▸ **Prompt**: A picture-free, exact copy of all the records below is the goal.

▸ **Entries shown**:
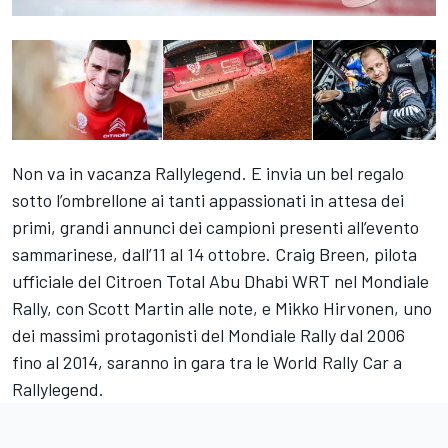
Non va in vacanza Rallylegend. E invia un bel regalo
sotto l’ombrellone ai tanti appassionati in attesa dei
primi, grandi annunci dei campioni presenti all’evento
sammarinese, dall’11 al 14 ottobre. Craig Breen, pilota
ufficiale del Citroen Total Abu Dhabi WRT nel Mondiale
Rally, con Scott Martin alle note, e Mikko Hirvonen, uno
dei massimi protagonisti del Mondiale Rally dal 2006
fino al 2014, saranno in gara tra le World Rally Car a
Rallylegend.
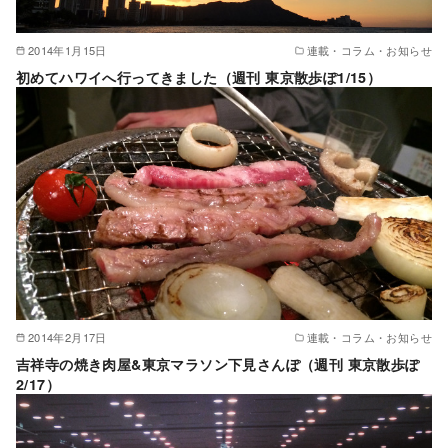
2014年1月15日
連載・コラム・お知らせ
初めてハワイへ行ってきました（週刊 東京散歩ぽ1/15）
2014年2月17日
連載・コラム・お知らせ
吉祥寺の焼き肉屋&東京マラソン下見さんぽ（週刊 東京散歩ぽ
2/17）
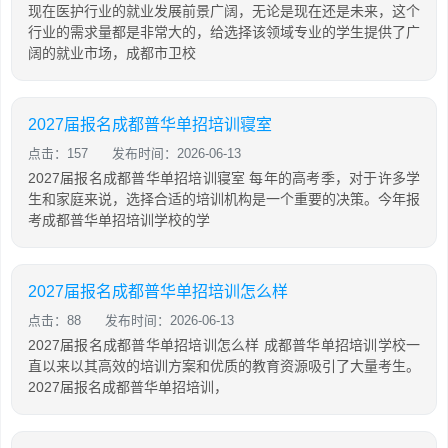
现在医护行业的就业发展前景广阔，无论是现在还是未来，这个
行业的需求量都是非常大的，给选择该领域专业的学生提供了广
阔的就业市场，成都市卫校
2027届报名成都普华单招培训寝室
点击：157
发布时间：2026-06-13
2027届报名成都普华单招培训寝室 每年的高考季，对于许多学
生和家庭来说，选择合适的培训机构是一个重要的决策。今年报
考成都普华单招培训学校的学
2027届报名成都普华单招培训怎么样
点击：88
发布时间：2026-06-13
2027届报名成都普华单招培训怎么样 成都普华单招培训学校一
直以来以其高效的培训方案和优质的教育资源吸引了大量考生。
2027届报名成都普华单招培训，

▸ **Task output**:
Non va in vacanza Rallylegend. E invia un bel regalo
sotto l’ombrellone ai tanti appassionati in attesa dei
primi, grandi annunci dei campioni presenti all’evento
sammarinese, dall’11 al 14 ottobre. Craig Breen, pilota
ufficiale del Citroen Total Abu Dhabi WRT nel Mondiale
Rally, con Scott Martin alle note, e Mikko Hirvonen, uno
dei massimi protagonisti del Mondiale Rally dal 2006
fino al 2014, saranno in gara tra le World Rally Car a
Rallylegend.
2014年1月15日
連載・コラム・お知らせ
初めてハワイへ行ってきました（週刊 東京散歩ぽ1/15）
2014年2月17日
連載・コラム・お知らせ
吉祥寺の焼き肉屋&東京マラソン下見さんぽ（週刊 東京散歩ぽ
2/17）
现在医护行业的就业发展前景广阔，无论是现在还是未来，这个
行业的需求量都是非常大的，给选择该领域专业的学生提供了广
阔的就业市场，成都市卫校
2027届报名成都普华单招培训寝室
点击：157
发布时间：2026-06-13
2027届报名成都普华单招培训寝室 每年的高考季，对于许多学
生和家庭来说，选择合适的培训机构是一个重要的决策。今年报
考成都普华单招培训学校的学
2027届报名成都普华单招培训怎么样
点击：88
发布时间：2026-06-13
2027届报名成都普华单招培训怎么样 成都普华单招培训学校一
直以来以其高效的培训方案和优质的教育资源吸引了大量考生。
2027届报名成都普华单招培训，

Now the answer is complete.